I've been thinking a bit about my personal theology recently. Some of it was inspired by property stamping a copy of The Velveteen Rabbit in Delia's pre-school's library. I hate the book. It traumatized me as a child because it made me feel that I was horrifically guilty of sins of omission with regard to my toys. I found the idea that they were all aware and hoping desperately for salvation from me appalling, especially when I considered all of the toys that I didn't own and would never encounter.
Still, The Velveteen Rabbit combined with a lot of other books to give me the feeling that the inanimate might be alive in a spiritual sense even if it weren't in the biological sense. That makes me, to some degree, an animist. I lean more toward pantheism in that I believe that the soul in everything is a piece of the divine (I still don't have a good word for it. I'm not quite comfortable using 'god,' but I don't have an alternative that works for me without feeling either pretentious or wrong). Still, everything has a soul.

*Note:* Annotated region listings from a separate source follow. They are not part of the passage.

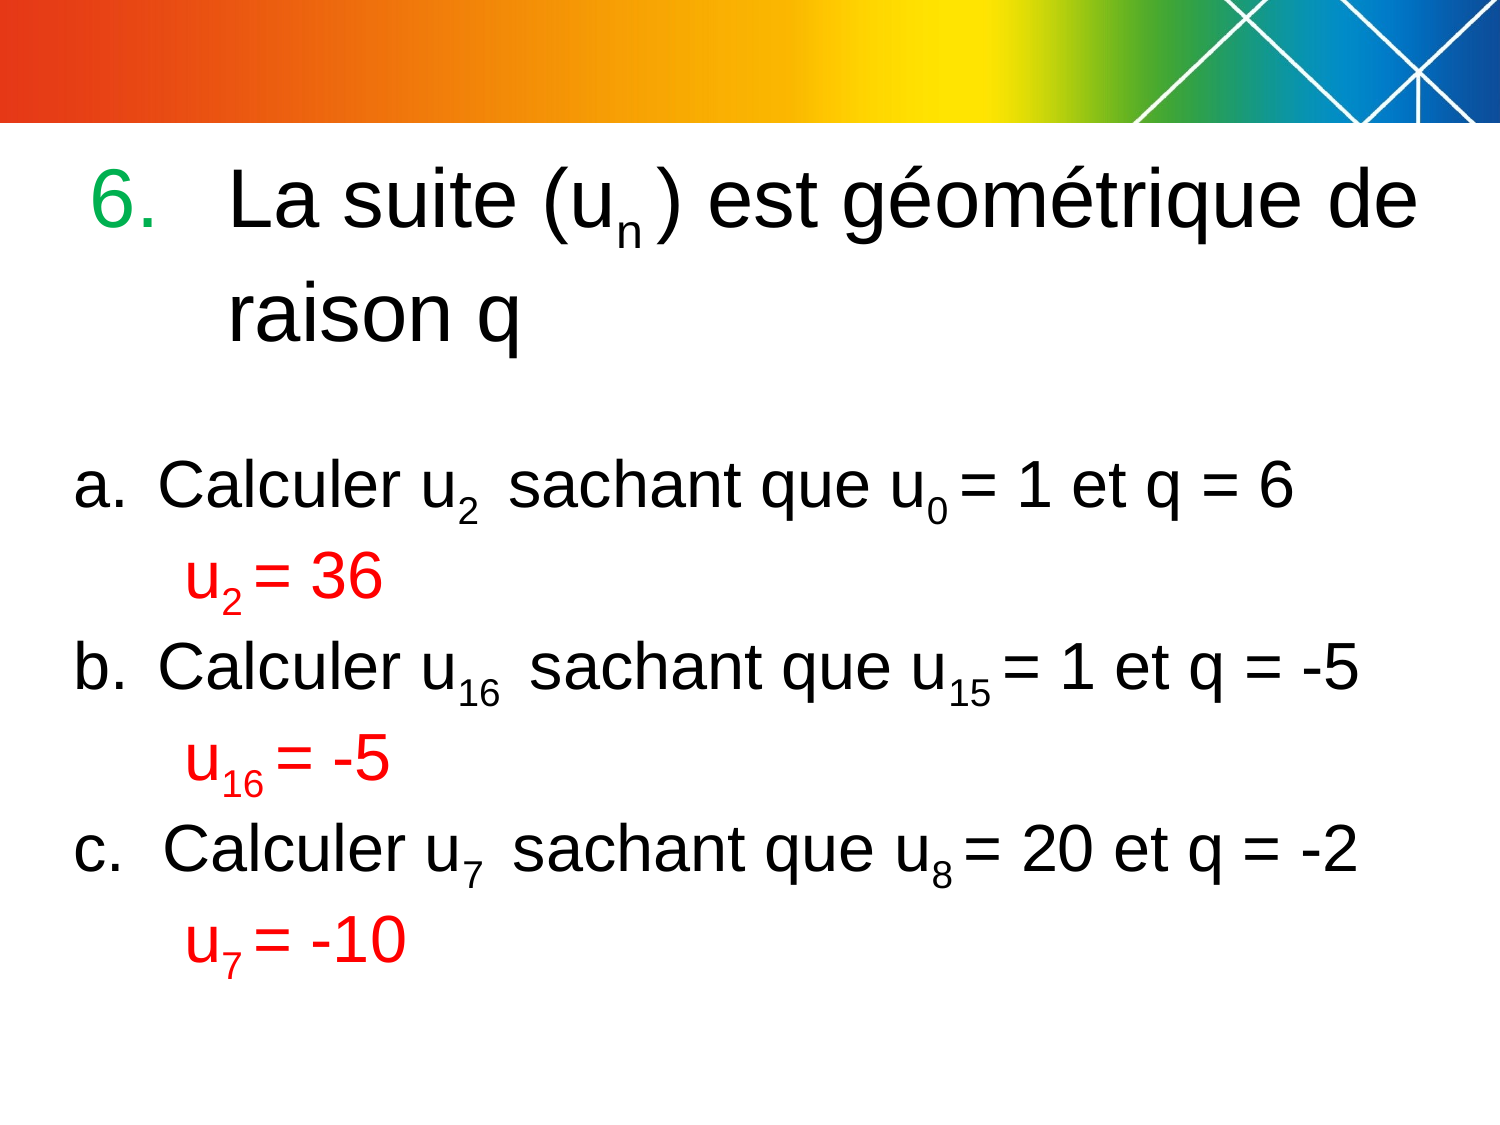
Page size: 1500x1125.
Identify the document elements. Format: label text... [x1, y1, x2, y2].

text_box La suite (un ) est géométrique de raison q [75, 164, 1500, 339]
picture [0, 0, 1359, 123]
text_box Calculer u2 sachant que u0 = 1 et q = 6 u2 = 36 Calculer u16 sachant que u15 = 1 et q = -5 u16 = -5 c. Calculer u7 sachant que u8 = 20 et q = -2 u7 = -10 [58, 433, 1442, 1075]
picture [1340, 0, 1500, 123]
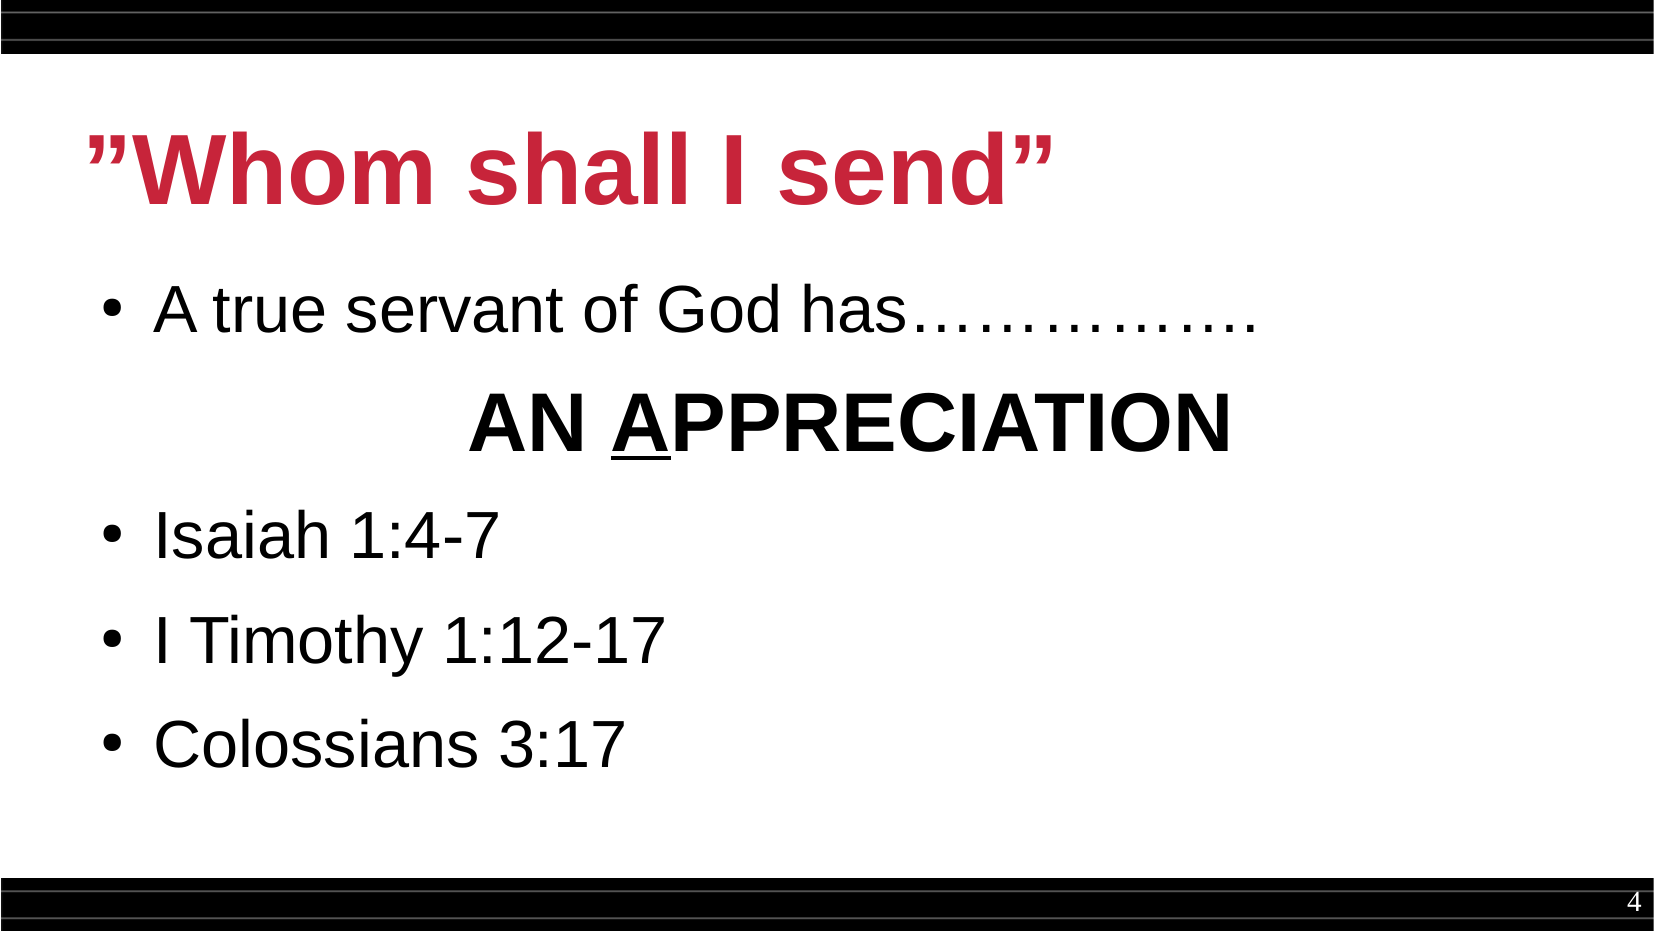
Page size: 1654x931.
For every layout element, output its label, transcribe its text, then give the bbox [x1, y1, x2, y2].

That means that I never feel any difficulty over the question of whether or not a sentient robot or other self-aware AI would have a soul. Of course they would. Everything does. I think that awareness and learning add something to the soul and to the whole of which the soul is part. I also feel hugely uncomfortable with mythologies that present, for example, elves as soul-less. It conflicts with my basic cosmology. I can accept soul with out consciousness but can't accept consciousness without soul.

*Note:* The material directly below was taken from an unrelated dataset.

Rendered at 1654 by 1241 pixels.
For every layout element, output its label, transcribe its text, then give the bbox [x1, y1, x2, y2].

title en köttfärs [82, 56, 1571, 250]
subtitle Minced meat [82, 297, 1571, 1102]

And 'soul' may not actually be the right word. I'm not sure what the right word is. I'm including both self and fragment of divinity, both personal energy and universal energy. I'm not sure that looking at them as separate makes any sense even though they're not quite the same thing. When I read about belief systems that divide the soul up into pieces, I find myself quite uncomfortable because I instinctively reject them.

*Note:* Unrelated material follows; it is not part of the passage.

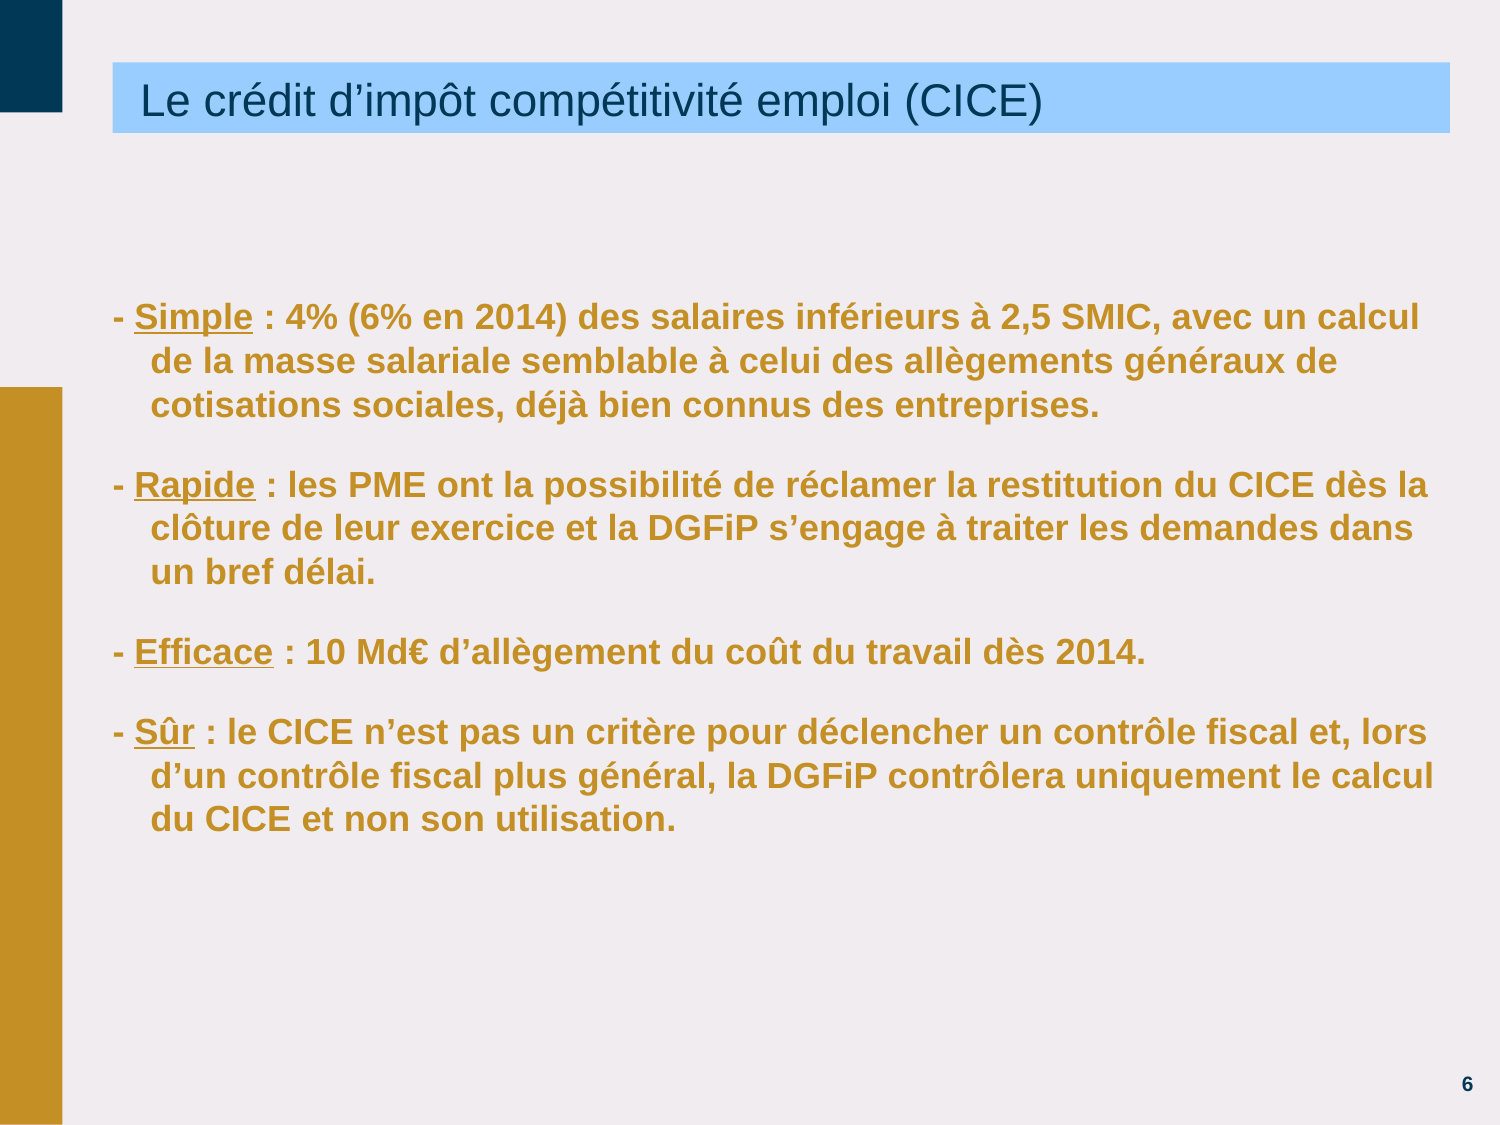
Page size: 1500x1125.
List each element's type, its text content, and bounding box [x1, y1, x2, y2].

I feel a certain attraction to the idea of reincarnation because the conservation of energy involved appeals to me. The notion of reincarnation also repels me, however, because of the other associated notions. I don't like the notion that people deserve the bad things that happen to them, that things they did or didn't do in a past life require payment in the form of becoming a victim. I'm not so much bothered by the idea that someone might need to learn such a lesson, but I object to the lesson coming in answer to something that the person doesn't remember and to the lesson being something that the person won't remember later. I also object to the fact that many of these supposedly deserved or necessary bad things require that some other person choose to do harm and thereby incur a debt to be paid by later suffering. It feeds too much into various sin theories of disability, poverty, sexual orientation, etc., and those enrage me. It's also a justification for treating the problems of very young children as deserved, again something that enrages me.
I don't call myself a Christian because I can't accept Original Sin and can't accept a singular path to salvation. I do believe that people sin by hurting each other and by hurting the world around them. Even with the best intentions, paying careful attention to everything one does and making no mistakes, one will always cause some harm. I also believe that we need to be aware of those harms in order to heal ourselves. Doing evil, even unintentionally, damages the person doing it. Having a mechanism for repentance, atonement and forgiveness is thus massively useful.
I'm not very comfortable with religion as a community enterprise. Some of that is agoraphobia. Some of it is distrust of the way that people tend to operate in groups. Some of it, though, is a feeling that each person's relationship with the divine is extremely intimate and that one should at least have the option of keeping it private.